[Start Document]

Can a client refuse to engage me through my limited company?

Yes — a client can make a commercial decision not to engage personal service companies. This is legally permissible. However, if a client does engage limited company contractors, they must provide an individual Status Determination Statement for each contractor. Blanket inside IR35 determinations without individual assessment are non-compliant.

What is a Status Determination Statement?

An SDS is a written document a medium or large end-client must provide before the first payment on a contract, setting out whether the contractor is inside or outside IR35 and explaining the reasons. Contractors can formally challenge an SDS they disagree with.

What happens if I don't receive an SDS?

If a valid SDS has not been issued, the liability for any PAYE due falls on the end client — not the agency or contractor. Contractors should ask for their SDS at the start of any new engagement.

Are blanket inside IR35 determinations legal?

[End Document]
[Start Stored data]

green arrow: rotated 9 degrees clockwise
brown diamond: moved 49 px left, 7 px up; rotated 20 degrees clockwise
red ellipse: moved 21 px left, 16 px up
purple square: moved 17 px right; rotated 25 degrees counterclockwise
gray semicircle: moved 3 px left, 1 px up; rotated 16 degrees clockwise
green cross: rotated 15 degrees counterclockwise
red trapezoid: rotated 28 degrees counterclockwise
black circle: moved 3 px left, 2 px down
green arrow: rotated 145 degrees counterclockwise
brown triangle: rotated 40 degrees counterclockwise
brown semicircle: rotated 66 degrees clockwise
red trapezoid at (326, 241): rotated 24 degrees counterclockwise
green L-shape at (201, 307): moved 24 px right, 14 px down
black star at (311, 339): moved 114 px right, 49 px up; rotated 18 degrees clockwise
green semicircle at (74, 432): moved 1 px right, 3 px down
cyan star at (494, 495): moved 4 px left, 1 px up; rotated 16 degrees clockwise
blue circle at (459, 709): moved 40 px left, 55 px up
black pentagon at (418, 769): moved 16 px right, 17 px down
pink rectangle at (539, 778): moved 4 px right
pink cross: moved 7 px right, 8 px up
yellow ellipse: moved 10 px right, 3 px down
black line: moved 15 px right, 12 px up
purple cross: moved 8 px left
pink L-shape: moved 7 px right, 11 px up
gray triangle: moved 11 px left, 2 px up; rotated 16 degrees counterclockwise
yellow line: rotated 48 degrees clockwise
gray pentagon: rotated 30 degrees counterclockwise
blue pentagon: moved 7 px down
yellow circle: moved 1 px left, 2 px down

[End Stored data]

» **Required tasks**:
**1.** List every question that the IR35 FAQ poses as a heading.
**2.** According to the IR35 FAQ, who bears liability for any PAYE due when a valid SDS has not been issued?
**3.** Continue the IR35 FAQ from the point where it stops.

» **Task-by-task results**:
**1.**
- Can a client refuse to engage me through my limited company?
- What is a Status Determination Statement?
- What happens if I don't receive an SDS?
- Are blanket inside IR35 determinations legal?

**2.** The end client, not the agency or the contractor.

**3.**
No. HMRC has confirmed that making blanket determinations across large contractor populations without individual assessment is non-compliant. Every PSC contractor is entitled to an individual assessment based on their specific contract and working arrangements.

Why do so many financial services firms ban PSCs?

Most PSC bans in financial services were introduced after the April 2021 IR35 reforms as a risk-management measure — simpler to ban PSC engagement than to run individual assessments. These policies are legally permissible as commercial decisions, but many are now being reviewed as the market matures and the cost of umbrella arrangements has increased.